_PROVIDED PASSAGE_
----
Apollo - baggies in the CM, diapers in the LEM.
$19 million to keep the crap and piss from floating all over the place - a lot cheaper than a "baggie failure", and a lot less time-consuming. Time is one thing that's at a premium - the $19 mill.saves them more than it costs.
It's not just a toilet, but a water reclamation unit. FTA: "...the urine is automatically transferred to a U.S. device that can generate potable water."
Plus, with this system very similar to the Russian module, there's no need for new training (and yes, you do need training to use a space toilet).
Finally--sorry to be indelicate--but in zero gravity, I'd say it's worth the $19M to avoid small droplets of urine end up in the electronics or worse, a small piece of poo float into your Tang.
I guess it could be a real bargain if the $19M includes delivery and installation.
It's a shame it costs $19 million. I've had nights after a few too many bean burritos where a toilet with leg restraints that kept me from flying off would have been very useful.
Where is the little shelf where they keep the three seashells?
----
_INSTRUCTIONS_
- a) Reproduce the comments on the $19 million space toilet from "Finally--sorry to be" up to and including "into your Tang.".
- b) Answer these questions about the space toilet comments:
(i) According to the Apollo comment, where were diapers used?
(ii) To what is the urine automatically transferred?
(iii) What existing module is the new system said to be very similar to?
- c) Write the next part of the comments about the $19 million space toilet, starting after the final comment.

_INFORMATION SHOWN_
----
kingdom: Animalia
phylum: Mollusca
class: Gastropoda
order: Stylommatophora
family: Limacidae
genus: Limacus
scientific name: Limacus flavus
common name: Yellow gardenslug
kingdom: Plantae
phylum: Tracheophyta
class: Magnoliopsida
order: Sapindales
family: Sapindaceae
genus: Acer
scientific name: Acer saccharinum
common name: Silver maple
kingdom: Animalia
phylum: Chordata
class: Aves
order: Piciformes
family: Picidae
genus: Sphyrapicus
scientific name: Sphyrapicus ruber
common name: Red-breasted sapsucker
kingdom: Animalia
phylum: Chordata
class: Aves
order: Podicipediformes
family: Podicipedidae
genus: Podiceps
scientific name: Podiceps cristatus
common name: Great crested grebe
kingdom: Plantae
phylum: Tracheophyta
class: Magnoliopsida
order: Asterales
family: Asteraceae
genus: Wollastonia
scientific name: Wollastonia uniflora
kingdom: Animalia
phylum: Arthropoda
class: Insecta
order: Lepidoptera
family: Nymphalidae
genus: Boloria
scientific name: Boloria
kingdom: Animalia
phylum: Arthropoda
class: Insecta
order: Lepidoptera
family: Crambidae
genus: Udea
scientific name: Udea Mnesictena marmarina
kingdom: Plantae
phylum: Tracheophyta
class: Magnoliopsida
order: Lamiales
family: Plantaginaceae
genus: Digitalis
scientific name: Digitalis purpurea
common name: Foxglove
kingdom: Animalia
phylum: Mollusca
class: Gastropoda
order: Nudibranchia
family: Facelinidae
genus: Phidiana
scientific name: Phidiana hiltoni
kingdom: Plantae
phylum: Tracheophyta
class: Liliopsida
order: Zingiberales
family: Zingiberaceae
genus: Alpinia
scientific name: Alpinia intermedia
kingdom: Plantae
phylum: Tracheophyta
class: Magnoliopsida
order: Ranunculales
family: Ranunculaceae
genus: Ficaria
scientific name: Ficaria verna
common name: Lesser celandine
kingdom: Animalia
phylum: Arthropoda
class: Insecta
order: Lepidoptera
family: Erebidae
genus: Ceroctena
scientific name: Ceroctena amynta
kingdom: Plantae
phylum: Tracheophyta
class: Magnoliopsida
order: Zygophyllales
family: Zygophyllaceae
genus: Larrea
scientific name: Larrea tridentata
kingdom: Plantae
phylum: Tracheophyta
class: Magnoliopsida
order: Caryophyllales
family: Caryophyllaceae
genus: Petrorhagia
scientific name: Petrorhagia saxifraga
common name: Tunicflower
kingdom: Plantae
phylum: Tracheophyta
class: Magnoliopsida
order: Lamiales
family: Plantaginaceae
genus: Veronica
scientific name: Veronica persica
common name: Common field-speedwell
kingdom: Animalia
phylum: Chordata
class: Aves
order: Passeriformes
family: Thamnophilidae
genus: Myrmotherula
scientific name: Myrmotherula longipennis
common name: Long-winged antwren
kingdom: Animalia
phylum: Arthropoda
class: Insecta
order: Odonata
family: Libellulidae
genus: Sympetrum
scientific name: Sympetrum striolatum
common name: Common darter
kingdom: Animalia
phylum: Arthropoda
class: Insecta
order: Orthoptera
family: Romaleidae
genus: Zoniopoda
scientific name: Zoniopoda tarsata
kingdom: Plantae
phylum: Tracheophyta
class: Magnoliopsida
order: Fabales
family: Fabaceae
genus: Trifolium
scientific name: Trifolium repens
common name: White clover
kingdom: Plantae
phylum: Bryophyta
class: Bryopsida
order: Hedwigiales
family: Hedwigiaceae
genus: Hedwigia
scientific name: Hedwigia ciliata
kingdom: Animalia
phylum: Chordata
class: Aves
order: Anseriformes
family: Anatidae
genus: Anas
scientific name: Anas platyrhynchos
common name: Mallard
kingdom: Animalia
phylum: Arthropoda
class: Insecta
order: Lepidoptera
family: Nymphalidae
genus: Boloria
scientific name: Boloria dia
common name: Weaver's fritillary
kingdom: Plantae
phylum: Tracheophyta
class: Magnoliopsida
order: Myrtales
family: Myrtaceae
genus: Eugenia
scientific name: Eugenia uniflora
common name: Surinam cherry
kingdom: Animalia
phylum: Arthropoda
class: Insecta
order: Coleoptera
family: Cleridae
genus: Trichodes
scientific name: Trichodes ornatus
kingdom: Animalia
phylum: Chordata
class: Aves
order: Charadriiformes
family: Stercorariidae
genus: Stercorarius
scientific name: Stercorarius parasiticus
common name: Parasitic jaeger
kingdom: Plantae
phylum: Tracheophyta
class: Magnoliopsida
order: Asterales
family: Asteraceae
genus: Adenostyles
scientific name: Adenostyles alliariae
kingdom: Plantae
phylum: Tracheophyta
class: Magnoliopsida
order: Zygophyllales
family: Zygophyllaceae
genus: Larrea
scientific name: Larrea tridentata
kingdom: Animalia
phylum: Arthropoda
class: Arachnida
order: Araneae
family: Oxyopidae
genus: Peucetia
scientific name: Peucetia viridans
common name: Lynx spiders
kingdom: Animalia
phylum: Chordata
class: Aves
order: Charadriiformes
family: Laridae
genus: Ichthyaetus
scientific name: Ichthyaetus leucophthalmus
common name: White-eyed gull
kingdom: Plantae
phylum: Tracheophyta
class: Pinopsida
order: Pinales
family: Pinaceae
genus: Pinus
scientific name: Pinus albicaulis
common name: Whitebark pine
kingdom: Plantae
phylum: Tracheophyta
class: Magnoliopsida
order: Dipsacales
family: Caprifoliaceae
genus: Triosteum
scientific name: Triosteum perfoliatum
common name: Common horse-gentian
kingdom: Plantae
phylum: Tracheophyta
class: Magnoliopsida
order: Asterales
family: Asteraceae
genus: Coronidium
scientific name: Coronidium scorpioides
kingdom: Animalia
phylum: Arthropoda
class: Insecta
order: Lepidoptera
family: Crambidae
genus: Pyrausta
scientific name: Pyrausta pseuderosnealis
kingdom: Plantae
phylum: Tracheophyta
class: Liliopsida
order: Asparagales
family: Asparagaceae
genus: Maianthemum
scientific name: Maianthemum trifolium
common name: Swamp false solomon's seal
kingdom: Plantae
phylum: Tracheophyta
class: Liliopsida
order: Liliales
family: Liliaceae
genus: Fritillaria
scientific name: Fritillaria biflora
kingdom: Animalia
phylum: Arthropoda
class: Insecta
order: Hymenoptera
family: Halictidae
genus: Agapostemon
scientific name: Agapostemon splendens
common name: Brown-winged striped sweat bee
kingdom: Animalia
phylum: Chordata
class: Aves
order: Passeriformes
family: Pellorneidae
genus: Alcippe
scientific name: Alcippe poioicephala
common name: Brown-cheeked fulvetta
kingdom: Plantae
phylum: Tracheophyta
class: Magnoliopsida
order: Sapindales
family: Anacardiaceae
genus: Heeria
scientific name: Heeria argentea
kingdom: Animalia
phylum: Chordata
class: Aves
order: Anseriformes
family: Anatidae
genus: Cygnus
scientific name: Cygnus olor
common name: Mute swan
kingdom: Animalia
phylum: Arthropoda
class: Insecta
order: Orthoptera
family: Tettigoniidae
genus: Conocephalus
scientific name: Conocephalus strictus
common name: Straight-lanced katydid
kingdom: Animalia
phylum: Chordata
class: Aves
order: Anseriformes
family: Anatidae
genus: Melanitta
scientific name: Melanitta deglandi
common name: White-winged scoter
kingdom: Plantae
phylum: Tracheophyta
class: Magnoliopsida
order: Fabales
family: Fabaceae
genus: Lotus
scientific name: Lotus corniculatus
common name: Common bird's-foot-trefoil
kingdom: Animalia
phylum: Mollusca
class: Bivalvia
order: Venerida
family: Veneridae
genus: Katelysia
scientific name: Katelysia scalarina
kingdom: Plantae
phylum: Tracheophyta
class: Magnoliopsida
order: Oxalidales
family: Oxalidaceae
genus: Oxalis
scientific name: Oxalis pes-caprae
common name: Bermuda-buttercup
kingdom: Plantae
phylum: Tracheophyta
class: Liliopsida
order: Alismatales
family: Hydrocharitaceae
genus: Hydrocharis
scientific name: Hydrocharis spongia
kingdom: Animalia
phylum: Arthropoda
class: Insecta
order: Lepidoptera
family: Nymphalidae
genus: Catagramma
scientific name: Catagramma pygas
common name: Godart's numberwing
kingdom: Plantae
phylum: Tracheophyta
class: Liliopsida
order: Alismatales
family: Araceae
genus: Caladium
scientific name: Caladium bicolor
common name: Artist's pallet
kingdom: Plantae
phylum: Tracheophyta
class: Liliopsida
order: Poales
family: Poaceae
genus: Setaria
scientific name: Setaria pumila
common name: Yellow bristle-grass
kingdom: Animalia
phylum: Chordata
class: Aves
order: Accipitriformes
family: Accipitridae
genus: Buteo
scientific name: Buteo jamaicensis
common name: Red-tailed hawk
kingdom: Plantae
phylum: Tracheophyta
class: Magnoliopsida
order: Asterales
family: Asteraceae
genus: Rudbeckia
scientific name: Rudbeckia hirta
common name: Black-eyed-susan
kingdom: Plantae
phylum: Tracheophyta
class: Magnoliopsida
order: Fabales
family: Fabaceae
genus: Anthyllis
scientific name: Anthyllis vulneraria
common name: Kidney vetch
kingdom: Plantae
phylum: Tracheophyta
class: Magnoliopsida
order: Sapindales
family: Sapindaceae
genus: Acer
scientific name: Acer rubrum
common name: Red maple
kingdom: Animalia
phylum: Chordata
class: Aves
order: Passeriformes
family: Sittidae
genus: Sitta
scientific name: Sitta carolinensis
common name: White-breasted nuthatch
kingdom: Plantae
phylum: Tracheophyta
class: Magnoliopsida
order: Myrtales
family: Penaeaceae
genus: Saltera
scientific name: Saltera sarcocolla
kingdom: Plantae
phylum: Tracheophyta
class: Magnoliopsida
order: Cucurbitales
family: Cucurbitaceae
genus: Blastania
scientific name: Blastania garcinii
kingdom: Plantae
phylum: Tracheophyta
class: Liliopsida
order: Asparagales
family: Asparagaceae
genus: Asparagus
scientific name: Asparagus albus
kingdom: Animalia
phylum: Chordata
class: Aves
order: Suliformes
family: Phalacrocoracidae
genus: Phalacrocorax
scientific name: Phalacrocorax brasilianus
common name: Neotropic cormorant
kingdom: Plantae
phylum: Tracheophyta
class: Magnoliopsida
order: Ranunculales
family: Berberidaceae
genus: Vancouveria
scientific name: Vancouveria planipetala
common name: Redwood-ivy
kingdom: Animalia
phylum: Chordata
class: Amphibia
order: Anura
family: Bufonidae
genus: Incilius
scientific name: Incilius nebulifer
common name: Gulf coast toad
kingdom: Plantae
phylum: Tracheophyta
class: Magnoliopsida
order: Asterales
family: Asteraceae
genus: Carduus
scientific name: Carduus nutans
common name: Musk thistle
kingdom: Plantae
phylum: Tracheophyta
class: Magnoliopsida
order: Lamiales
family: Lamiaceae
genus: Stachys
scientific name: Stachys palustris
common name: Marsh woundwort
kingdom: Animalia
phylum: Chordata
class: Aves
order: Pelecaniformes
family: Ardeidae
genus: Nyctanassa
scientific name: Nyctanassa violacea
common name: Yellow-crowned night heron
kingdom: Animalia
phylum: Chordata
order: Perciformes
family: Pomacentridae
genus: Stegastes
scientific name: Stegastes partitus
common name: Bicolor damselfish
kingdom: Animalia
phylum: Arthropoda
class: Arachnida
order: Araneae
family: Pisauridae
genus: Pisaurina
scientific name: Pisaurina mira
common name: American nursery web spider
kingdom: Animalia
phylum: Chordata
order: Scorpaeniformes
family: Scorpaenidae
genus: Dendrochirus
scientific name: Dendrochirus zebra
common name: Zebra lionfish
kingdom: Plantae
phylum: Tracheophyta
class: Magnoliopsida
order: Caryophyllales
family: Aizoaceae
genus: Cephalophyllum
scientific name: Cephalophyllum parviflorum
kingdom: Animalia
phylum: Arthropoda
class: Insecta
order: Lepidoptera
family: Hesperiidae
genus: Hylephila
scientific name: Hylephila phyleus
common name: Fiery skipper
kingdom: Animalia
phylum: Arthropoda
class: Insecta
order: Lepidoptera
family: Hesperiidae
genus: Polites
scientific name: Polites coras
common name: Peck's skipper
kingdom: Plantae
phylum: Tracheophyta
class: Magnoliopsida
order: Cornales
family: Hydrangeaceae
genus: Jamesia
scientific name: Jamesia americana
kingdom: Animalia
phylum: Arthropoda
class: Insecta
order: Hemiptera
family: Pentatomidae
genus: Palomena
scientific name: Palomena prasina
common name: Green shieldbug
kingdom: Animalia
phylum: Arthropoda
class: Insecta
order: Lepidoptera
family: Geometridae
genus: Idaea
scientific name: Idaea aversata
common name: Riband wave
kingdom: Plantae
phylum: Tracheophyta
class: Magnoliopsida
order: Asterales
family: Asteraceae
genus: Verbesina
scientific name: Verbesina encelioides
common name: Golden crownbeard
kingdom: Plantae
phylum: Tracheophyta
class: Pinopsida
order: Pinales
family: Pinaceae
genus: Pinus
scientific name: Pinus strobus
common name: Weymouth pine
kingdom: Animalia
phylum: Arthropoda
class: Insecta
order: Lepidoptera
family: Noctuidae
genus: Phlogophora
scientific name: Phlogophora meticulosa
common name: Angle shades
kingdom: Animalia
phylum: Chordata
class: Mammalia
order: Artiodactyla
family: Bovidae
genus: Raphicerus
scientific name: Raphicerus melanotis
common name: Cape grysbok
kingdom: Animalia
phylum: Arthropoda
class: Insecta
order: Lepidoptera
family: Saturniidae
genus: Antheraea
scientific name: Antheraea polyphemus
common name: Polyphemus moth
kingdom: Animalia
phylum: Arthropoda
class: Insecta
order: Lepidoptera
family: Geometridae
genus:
----
_ANSWERS TO THE EXERCISE_
- a)
Finally--sorry to be indelicate--but in zero gravity, I'd say it's worth the $19M to avoid small droplets of urine end up in the electronics or worse, a small piece of poo float into your Tang.

- b)
(i) In the LEM.
(ii) A U.S. device that can generate potable water.
(iii) The Russian module.

- c)
IRC the shuttle one just collects the waste, and the waste is disposed of on the ground. Don't forget that the Shuttle is only on orbit for a couple of weeks max.
The Russian system is actually a full sewage system, and turns the urine back into drinking water. That saves launch costs at ~20,000/kgon the water. With 3-6 astronauts up there it pays to do this.
And it's unlikely that NASA could do this, the R&D alone would be more than that, and this is a full working toilet/waste reclaimation system.
-WolfWithoutAClause
"Gravity is only a theory, not a fact!"Don't underestimate the need for privacy while dropping the "bomb", so to speak. For ISS, this is the ramp-up to 6 crew members. It takes longer on the Shuttle toilets than regular Earth toilets (30+ min.), it's safe to assume the strap-in and strap-out time makes Mir-type toilets take longer, too. The pictured unit in the article has an actual crapper to sit on instead of the Shuttle's butt-sucker to strap into (think vacuum-diaper). It just seems more dignified. IIRC, the Mir-type toilets also serve a shower/cleaning function. With 2-3 crew it is simple to negotiate toilet time. With 6 people, they will need the second toilet.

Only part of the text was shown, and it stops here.